The step is unprecedented at the 47-member state forum, where Washington has unfailingly defended Israel since US President Barack Obama became president in 2009.

The decision not to appear follows signals that the Obama administration is undertaking a "reassessment" of relations with the Jewish state.

"The US delegation will not be speaking about Palestine today," a US spokesman in Geneva told Reuters in response to a query as the debate began. He declined further comment.

Prime Minister Benjamin Netanyahu's allies acknowledged on Sunday that his election-eve disavowal of a Palestinian state had caused a rift with the White House, but blamed Obama's unprecedented criticism on a misunderstanding.

It was the European Union who took the floor in defense of Israel during Agenda Item 7, which mandates that the UNHRC discuss Israeli human rights violations during every session.

Eliminating Agenda Item 7 has long been one of Obama’s policy objectives at the UNHRC. The EU said that while Israel had an obligation to uphold international law, it should be treated as any other country and any violations should be discussed under Agenda Item 4.

When the 28th UNHRC session opened in Geneva earlier this month US Secretary of State John Kerry took the floor and swore that the US would fight any effort to isolate and delegitimize Israel at the UN and elsewhere.

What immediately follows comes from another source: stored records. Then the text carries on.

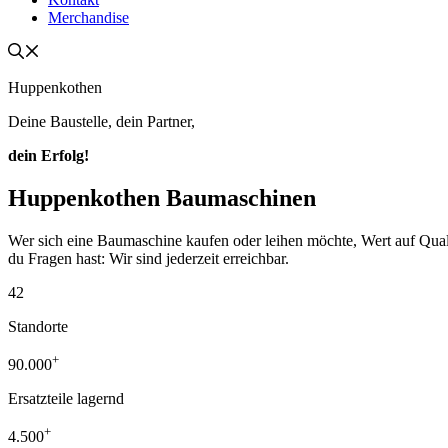
Merchandise
Huppenkothen
Deine Baustelle, dein Partner,
dein Erfolg!
Huppenkothen Baumaschinen
Wer sich eine Baumaschine kaufen oder leihen möchte, Wert auf Qualität
du Fragen hast: Wir sind jederzeit erreichbar.
42
Standorte
+
90.000
Ersatzteile lagernd
+
4.500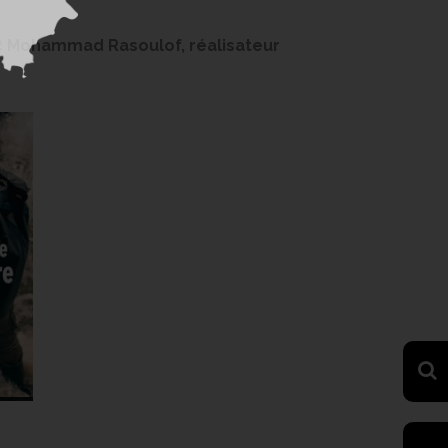
ec Mohammad Rasoulof, réalisateur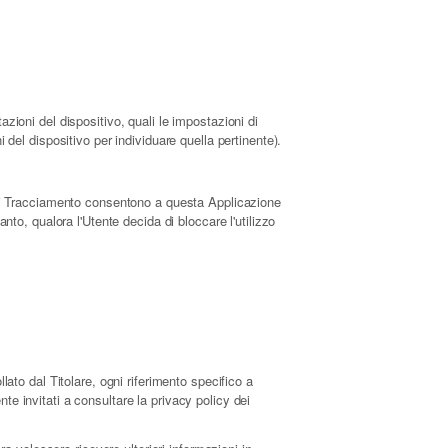
azioni del dispositivo, quali le impostazioni di
 del dispositivo per individuare quella pertinente).
ti di Tracciamento consentono a questa Applicazione
anto, qualora l'Utente decida di bloccare l'utilizzo
to dal Titolare, ogni riferimento specifico a
te invitati a consultare la privacy policy dei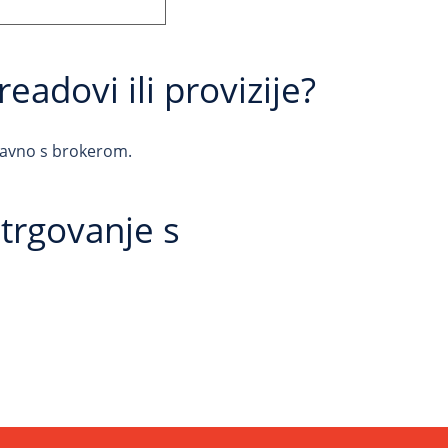
readovi ili provizije?
ravno s brokerom.
 trgovanje s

“We will oppose any effort by any group or participant in the UN system to arbitrarily and regularly delegitimize or isolate Israel, not just at the UN Human Rights Council, but wherever it occurs,” Kerry said.

While he applauded the UNHRC’s work in defense of human rights, he charged that it fell short with regard to Israel, which was often singled out and treated unfairly, particularly in Geneva.

“It must be said that the UNHRC’s obsession with Israel actually risks undermining the credibility of the entire organization. It has the potential to limit the good that we have to do,” Kerry said.